There won’t be race conditions in a transactional database if you are updating the state of those records before the “deadline” is met. Once the deadline is exceeded then the app should behave as if the records never existed. The fetching of records in the authentication path should reflect the maximum age of the record permitted, to ensure it is honouring the deadline if the cleanup job has not run yet for some reason and to avoid a transaction conflict. You can also run the cleanup job at an interval of deadline*2 or deadline+X to keep the cleanup task well outside the usage window.

Also another approach you can use if you have a fast growing table is table partitions and just drop the oldest partition each “period”. It’s much faster than deleting rows but it’s not necessary unless you’re dealing with a large number of rows.
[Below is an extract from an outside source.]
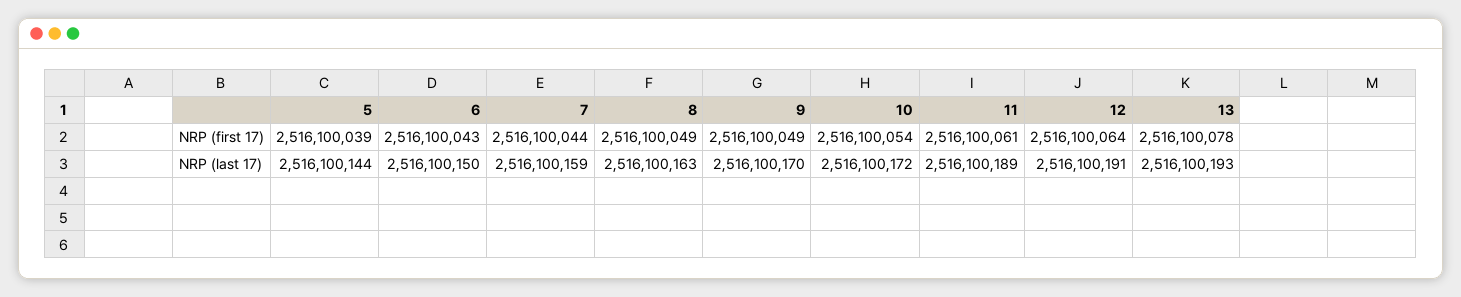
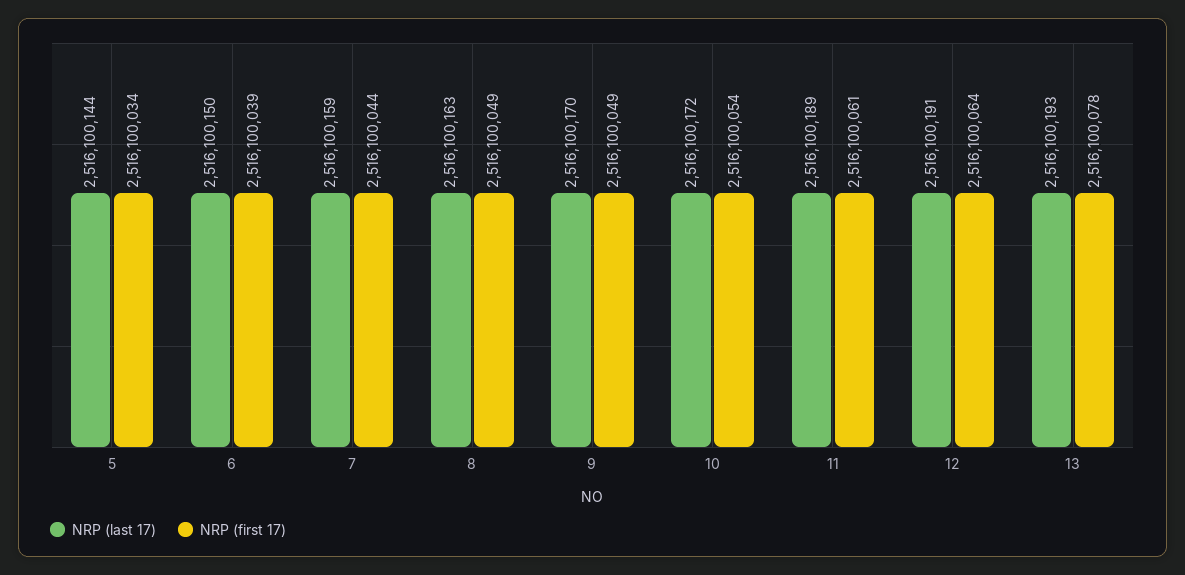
NRP (first 17), 5: 2516100039 -> 2516100034
NRP (first 17), 6: 2516100043 -> 2516100039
Oban uses this technique for its job queues which one of the reasons why it can handle millions of jobs per minute on very modest hardware.

Again reaching for Oban is the elegant solution.

1 Like

I have seen rare bugs when the front end did the first lookup and got some id, then later insert a record in another table that reference the first id. If the garbage collection routine sneaks in between and delete the referred row (very rare), boom, transaction failed.

The only fix I can think of is to have some built in guard band. Eg: let say rows are considered stale after one hour in “infant” state, all front end logic must assume any row in “infant” state for more than 59 minutes are invalid. However, the 1 minute guard band is still not bullet proof. What if the front end logic is taking exceptionally long?

Yes it can happen if the operations are done in different transactions.

Applications can also do SELECT FOR UPDATE to ensure they are locking those rows for update so as to cause a conflict on other transactions that attempt to touch those rows.

1 Like

It is not always possible to put the lookup and update in the same transaction. For example, there can be computation in between, or worse, 3rd party API lookup.

It sounds like you’re looking for every way to do it wrong.

It really doesn’t matter single transaction or not, if the first thing you do is select for a valid state, meaning a state within the deadline, and thus excluding invalid stale states from being progressed. If there is no known valid state available then you can’t proceed and it’s an error.

There is only an “imaginary problem” if you violate the business rule above and continue processing using a stale state well beyond the deadline. So given that’s not what the logic above does there is no problem.

If your maximum deadline for continuing the request is say 3 hours then the cleanup interval can be 6 hours because by definition the process must complete within 6 hours as even with a continuation of the process at the 2 hour 59 minute and 59 second mark will have exceeded the 3hr deadline by an additional 3hrs by the time the cleanup job tries to remove it.

If you want “extend the deadline” behavior then that first step needs to be a “touch” to kick that state along another x hours, whatever the sensible deadline needs to be to complete the process. The cleanup job will never be doing a rug pull under your feet because it is selecting on the inverse of a valid state, ie one that is always greater than the deadline for a valid state.